I promise, this will be the last post from that ride on
April 17th to Reedsburg.
If you read last Wednesday’s blog, you may remember that we
drove to the tiny town of Rock Springs to visit the Big Cat Rescue. (The town
was a little bit bigger than this one building, but not by much.)
From the Wisconsin DNR website:
Ableman's Gorge is a classic gorge cut by the Baraboo
River through Baraboo quartzite, Cambrian sandstone, and conglomerate. The
cliffs and rocky slopes rise about 200 feet above the river to form a wall
nearly three-fourths of a mile long, oriented east-west, which then abruptly
turns south for a similar distance. The latter portion is 250-450 feet wide and
is composed of irregular quartzite cliffs. Ableman's Gorge is owned by the DNR
and the University of Wisconsin and was designated a State Natural Area in
1969.
The website also says:
The area is widely used for geology research and a plaque
honors researcher Charles Van Hise, who formulated some of his principles of
structural deformation and metamorphism here.

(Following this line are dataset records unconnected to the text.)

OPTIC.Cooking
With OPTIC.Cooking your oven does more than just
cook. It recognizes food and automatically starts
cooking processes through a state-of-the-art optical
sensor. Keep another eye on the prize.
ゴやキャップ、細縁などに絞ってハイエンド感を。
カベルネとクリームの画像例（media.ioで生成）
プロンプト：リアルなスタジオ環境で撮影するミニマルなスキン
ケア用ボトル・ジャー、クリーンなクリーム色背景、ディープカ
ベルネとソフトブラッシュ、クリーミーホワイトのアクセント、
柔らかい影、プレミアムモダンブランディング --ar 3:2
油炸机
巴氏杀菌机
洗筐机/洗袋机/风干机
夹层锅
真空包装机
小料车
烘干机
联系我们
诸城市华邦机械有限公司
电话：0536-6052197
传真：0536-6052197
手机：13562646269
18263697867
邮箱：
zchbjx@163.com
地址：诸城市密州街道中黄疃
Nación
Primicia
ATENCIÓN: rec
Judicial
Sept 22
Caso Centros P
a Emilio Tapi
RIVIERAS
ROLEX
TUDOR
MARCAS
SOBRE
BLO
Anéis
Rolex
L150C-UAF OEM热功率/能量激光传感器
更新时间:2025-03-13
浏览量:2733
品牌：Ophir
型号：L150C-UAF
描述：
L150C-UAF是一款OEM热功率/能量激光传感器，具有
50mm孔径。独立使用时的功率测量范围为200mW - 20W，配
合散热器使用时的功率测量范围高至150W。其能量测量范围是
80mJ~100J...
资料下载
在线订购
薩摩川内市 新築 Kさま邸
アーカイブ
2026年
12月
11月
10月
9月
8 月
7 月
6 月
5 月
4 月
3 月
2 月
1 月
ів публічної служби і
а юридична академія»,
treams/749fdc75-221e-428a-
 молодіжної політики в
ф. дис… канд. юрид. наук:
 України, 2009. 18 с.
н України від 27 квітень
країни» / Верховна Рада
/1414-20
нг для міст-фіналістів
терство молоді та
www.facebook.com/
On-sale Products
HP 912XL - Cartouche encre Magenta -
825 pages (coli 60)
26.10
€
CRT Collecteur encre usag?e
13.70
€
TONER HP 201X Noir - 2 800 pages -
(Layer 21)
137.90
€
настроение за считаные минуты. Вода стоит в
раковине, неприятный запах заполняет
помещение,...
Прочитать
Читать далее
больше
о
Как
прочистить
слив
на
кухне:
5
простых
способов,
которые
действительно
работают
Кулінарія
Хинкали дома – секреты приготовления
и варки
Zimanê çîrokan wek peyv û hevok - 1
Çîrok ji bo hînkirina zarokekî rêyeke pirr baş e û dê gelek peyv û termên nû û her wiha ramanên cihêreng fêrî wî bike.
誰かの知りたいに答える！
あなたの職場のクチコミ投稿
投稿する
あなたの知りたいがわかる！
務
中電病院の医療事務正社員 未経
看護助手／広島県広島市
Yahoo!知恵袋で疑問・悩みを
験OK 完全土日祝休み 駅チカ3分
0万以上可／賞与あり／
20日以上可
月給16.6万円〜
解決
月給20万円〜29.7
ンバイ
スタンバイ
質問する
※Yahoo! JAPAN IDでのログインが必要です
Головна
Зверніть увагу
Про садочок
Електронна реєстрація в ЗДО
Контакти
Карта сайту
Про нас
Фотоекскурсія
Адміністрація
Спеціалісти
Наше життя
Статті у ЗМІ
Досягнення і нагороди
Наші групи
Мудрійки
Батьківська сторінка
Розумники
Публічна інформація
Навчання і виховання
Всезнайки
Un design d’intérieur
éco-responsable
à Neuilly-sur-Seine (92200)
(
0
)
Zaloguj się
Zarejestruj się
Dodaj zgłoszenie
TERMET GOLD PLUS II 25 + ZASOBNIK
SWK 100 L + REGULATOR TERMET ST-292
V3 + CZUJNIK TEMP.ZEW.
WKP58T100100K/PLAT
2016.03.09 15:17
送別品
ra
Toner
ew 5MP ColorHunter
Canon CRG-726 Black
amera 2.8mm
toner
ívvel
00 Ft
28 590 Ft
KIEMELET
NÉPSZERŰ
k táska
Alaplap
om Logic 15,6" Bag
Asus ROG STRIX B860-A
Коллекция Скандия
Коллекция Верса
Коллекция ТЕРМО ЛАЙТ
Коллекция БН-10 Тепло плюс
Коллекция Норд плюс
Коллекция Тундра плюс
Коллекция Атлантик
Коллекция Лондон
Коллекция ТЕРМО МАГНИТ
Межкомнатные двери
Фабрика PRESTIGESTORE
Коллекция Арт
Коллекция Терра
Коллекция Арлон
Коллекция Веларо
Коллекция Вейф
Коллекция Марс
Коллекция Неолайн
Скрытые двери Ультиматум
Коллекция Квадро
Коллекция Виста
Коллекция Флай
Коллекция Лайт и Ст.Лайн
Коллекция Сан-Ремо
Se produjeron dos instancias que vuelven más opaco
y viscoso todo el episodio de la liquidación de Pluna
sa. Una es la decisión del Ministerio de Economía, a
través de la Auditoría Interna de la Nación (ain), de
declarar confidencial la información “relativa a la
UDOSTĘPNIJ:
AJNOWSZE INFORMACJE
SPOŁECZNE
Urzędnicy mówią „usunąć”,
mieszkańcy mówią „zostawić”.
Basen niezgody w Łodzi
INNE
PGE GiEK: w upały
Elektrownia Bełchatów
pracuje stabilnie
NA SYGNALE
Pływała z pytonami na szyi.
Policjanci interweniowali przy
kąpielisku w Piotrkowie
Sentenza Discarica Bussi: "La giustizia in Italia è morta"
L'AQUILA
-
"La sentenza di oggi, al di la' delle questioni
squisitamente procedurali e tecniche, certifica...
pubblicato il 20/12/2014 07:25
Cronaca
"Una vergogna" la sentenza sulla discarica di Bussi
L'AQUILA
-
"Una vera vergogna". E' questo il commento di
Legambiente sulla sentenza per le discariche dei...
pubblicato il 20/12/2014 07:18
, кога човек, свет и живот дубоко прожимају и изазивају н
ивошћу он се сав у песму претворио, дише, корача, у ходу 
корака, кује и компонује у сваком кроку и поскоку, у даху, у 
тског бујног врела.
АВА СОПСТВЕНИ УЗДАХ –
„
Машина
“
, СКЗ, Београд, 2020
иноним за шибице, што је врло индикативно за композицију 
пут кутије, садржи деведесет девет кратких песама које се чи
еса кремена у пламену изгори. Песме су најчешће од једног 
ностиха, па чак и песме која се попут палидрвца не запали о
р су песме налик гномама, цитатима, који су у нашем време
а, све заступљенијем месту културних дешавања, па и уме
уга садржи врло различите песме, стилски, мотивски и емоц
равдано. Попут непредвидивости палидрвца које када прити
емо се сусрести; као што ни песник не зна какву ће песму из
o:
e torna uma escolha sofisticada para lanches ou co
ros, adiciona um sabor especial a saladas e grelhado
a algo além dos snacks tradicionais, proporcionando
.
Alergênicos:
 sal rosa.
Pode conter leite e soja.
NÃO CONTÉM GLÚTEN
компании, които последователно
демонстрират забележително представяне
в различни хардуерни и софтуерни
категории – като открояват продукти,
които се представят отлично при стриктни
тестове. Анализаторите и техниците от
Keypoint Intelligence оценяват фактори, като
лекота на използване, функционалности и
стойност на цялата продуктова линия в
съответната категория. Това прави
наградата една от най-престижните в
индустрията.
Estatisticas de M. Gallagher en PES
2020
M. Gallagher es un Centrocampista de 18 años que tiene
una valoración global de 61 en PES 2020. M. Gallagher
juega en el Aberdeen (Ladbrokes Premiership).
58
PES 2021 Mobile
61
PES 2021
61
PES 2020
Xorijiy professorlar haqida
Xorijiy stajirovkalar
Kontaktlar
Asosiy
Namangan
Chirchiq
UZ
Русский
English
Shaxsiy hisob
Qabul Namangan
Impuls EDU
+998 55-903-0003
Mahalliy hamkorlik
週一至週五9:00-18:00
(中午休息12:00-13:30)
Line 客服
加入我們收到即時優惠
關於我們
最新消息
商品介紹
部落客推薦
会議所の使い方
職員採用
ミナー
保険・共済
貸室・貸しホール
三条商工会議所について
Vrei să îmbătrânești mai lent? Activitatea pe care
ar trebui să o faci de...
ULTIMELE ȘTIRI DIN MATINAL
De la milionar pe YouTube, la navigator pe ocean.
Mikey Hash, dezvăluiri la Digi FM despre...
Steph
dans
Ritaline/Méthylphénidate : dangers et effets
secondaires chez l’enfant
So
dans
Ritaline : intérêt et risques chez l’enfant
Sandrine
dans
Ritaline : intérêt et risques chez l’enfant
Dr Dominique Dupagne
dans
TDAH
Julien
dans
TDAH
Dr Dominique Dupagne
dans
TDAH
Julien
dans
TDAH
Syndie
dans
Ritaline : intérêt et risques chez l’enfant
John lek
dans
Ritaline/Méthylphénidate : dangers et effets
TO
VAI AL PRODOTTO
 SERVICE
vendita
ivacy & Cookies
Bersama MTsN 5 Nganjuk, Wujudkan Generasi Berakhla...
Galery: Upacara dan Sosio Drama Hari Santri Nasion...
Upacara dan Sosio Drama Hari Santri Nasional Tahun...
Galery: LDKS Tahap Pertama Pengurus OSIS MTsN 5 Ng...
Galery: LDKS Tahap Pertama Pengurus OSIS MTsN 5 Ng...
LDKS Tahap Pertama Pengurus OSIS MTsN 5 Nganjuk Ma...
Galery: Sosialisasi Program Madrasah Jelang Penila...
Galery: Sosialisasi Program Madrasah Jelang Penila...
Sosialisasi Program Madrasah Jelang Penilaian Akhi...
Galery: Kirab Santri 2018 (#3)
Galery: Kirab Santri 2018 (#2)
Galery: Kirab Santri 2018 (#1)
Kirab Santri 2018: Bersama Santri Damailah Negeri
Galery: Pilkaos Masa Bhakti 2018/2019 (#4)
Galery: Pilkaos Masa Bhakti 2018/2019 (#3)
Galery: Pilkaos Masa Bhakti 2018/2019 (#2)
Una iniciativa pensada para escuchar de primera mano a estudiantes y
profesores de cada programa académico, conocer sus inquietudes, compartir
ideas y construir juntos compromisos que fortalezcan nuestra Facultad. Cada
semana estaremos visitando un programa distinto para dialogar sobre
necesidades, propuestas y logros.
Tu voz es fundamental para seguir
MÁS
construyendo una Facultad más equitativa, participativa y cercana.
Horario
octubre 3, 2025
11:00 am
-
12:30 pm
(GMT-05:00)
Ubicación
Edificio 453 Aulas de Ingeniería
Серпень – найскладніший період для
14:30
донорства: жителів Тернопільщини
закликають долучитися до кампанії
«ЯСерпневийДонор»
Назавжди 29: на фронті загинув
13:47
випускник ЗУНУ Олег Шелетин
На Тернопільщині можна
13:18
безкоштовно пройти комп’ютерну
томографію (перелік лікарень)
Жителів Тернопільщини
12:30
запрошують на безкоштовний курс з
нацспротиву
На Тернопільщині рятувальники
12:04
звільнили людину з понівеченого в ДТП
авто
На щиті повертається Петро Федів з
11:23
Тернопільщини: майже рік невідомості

This is from the dedication of the historic site:
Van Hise Monolith Gains National Historic Status - Terry
Devitt
Tucked away in the Baraboo River Valley gorge is the rock
that made Wisconsin famous.
First used more than a century ago by University of
Wisconsin geologist Charles R. Van Hise to teach some of the principles of
geology, the solitary outcrop of Baraboo quartzite is for scientists the single
most famous geological feature in the garden of stony wonders that is the
Baraboo Hills.
A mecca of geology, like much of the region, the rock was
used by Van Hise to show his disciples the hidden secrets of the structure and
history of the Earth. And his students and generations of textbooks writers
carried its lessons worldwide.
Who knew that a rock could be world-famous? I don't recall ever studying geology, even though I love rocks. I feel like I have missed out on so much by living my sheltered life.